Problems to work on:
1. Using the cat stories page, say whether each statement agrees with it, answering yes or no and quoting the words that decide it: (a) Tracy Rowland first appeared on the Story Collider stage in 2011. (b) Tracy Rowland won a national Emmy in 2010. (c) Gianmarco Soresi's girlfriend adopts three cats.
2. Pick up the cat stories page after its last line and keep writing.

Page text:
• • • • • • •

The Joy of Cats: Stories about our feline friends

This week, for National Pet Parents day, we bring you two stories of our relationships with our cats.

Part 1: In a battle over her apartment's air quality, cat foster mom Tracy Rowland discovers how to use her kitten's parasite as a weapon.  

Tracy is a 3-time Moth StorySLAM champion who first appeared on the Story Collider stage in 2011, with a tale that tangentially had to do with monkeys. She's also part of the producing and hosting team behind The Liar Show, a long-running NYC institution.  Tracy works days as a writer and video editor, where her promos and shorts have appeared on NBC, Cartoon Network, and Al Jazeera America. She won a local Emmy in 2010, but her mom still thinks it was the regular kind. Check out more at

Part 2: Gianmarco Soresi learns more about cats than he ever wanted to when his girlfriend adopts five.

• • • • • • •

Dataset items:

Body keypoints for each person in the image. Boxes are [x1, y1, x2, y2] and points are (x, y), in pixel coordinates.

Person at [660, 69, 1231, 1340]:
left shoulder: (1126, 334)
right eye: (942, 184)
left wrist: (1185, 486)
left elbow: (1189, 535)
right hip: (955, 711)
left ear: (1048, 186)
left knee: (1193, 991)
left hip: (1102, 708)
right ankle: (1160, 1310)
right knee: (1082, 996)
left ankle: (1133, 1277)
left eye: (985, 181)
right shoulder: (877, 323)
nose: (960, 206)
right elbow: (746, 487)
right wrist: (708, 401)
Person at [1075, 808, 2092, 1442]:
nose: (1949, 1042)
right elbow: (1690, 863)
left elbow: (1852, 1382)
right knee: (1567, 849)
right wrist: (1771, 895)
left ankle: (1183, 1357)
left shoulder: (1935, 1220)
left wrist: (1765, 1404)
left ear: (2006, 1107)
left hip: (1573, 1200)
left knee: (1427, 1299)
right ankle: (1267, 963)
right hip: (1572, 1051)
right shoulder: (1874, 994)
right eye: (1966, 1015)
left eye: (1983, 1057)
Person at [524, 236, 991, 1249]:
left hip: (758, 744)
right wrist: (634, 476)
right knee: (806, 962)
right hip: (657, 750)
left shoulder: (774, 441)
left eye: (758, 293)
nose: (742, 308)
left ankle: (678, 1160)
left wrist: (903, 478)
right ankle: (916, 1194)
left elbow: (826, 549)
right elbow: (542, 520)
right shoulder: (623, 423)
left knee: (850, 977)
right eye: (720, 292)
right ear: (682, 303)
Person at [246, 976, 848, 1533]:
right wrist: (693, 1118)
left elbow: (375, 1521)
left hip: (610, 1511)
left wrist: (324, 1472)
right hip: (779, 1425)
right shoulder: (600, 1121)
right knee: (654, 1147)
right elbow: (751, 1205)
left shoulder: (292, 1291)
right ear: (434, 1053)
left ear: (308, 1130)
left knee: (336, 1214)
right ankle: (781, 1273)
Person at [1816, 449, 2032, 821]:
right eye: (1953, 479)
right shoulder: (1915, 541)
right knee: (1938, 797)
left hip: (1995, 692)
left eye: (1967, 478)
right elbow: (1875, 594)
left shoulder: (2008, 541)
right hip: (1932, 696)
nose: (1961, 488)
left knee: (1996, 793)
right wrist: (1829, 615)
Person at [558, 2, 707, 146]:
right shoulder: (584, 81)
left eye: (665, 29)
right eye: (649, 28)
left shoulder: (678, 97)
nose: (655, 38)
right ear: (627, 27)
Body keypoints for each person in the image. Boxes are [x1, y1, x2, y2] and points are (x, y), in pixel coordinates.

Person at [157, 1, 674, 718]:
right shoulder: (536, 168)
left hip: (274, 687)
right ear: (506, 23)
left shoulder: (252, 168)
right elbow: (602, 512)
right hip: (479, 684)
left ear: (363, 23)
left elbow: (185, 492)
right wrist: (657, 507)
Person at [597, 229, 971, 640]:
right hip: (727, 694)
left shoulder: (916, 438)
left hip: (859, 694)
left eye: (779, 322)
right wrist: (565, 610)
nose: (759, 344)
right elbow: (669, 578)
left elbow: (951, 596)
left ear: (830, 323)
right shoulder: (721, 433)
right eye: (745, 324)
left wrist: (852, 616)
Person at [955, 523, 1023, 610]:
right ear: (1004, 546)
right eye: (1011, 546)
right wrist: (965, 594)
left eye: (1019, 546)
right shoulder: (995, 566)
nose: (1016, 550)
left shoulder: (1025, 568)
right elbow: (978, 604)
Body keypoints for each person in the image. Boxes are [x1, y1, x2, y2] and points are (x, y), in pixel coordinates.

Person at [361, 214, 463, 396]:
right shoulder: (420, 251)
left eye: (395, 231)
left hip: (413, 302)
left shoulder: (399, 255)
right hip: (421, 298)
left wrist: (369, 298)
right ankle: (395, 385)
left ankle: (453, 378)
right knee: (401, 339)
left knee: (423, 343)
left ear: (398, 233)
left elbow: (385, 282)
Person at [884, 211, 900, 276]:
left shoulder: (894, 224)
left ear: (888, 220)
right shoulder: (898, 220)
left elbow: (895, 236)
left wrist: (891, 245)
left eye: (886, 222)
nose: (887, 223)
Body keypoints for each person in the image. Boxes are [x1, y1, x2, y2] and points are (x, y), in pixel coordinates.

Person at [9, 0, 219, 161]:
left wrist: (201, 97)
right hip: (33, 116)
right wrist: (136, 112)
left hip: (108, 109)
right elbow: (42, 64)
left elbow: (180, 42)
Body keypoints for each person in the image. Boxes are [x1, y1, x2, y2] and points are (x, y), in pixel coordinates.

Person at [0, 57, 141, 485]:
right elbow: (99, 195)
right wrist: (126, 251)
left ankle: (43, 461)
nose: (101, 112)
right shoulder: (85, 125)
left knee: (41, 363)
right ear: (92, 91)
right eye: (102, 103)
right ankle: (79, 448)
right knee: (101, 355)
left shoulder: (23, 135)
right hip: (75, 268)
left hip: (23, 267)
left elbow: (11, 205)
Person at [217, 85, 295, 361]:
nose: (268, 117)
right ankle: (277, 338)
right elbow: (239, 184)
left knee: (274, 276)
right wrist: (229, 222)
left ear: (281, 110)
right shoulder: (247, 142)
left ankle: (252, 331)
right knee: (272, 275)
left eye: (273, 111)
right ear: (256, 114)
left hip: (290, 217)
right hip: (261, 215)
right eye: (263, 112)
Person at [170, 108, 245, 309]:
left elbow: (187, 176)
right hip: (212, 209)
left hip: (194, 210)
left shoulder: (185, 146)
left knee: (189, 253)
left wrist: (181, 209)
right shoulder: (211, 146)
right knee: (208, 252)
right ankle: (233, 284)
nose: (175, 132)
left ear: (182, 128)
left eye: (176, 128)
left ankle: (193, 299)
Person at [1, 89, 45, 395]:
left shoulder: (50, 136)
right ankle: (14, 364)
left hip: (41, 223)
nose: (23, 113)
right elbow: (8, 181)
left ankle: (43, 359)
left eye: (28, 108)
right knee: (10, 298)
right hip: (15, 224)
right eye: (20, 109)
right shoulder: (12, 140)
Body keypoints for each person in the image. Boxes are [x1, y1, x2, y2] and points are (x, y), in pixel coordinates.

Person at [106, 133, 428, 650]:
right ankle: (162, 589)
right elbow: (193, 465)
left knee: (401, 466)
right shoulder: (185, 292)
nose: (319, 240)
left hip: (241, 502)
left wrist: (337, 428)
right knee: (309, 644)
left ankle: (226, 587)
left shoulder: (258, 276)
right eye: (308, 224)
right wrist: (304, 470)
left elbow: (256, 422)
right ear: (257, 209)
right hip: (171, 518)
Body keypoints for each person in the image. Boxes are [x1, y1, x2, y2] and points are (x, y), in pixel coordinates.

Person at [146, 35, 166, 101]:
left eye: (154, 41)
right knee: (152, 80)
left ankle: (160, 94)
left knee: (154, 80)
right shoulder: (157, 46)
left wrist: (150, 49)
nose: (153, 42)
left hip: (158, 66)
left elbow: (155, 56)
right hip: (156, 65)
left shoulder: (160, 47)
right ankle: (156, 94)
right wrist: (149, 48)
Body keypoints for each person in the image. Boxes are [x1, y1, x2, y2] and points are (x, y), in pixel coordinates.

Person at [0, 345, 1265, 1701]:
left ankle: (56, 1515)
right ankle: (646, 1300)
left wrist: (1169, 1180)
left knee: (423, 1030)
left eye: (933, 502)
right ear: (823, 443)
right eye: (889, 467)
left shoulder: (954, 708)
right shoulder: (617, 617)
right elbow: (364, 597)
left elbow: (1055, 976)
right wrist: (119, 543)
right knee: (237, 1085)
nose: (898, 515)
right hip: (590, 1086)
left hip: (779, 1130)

• • • • • • •

Answers to this exercise:
1.
(a) Yes: "first appeared on the Story Collider stage in 2011"
(b) No: "She won a local Emmy in 2010"
(c) No: "his girlfriend adopts five"

2.
Gianmarco Soresi is a New York based stand up comic, storyteller and actor. He’s headlined Carolines on Broadway, Stand Up NY, EastVille Comedy Club, DC Comedy Loft, and his work has been featured on Funny or Die, Fast Company, The Atlantic, York, SeeSo’s New York’s Funniest, George Takei Presents, and Netflix’s upcoming global series Bonding. He recently acted opposite Tracy Morgan on TBS’ The Last O.G., Tom Selleck on CBS’ Blue Bloods, ABC’s Deception, TruTV, and Comedy Central. More at

Episode Transcript

Part 1: Tracy Rowland

It’s late at night and I’m standing alone in my living room and that’s a strange situation for me to be in because my living room is a social place.  People like to hang out there. It’s 50 minutes from Midtown, my rent is cheap, I don't charge you a lot to stay, people come over.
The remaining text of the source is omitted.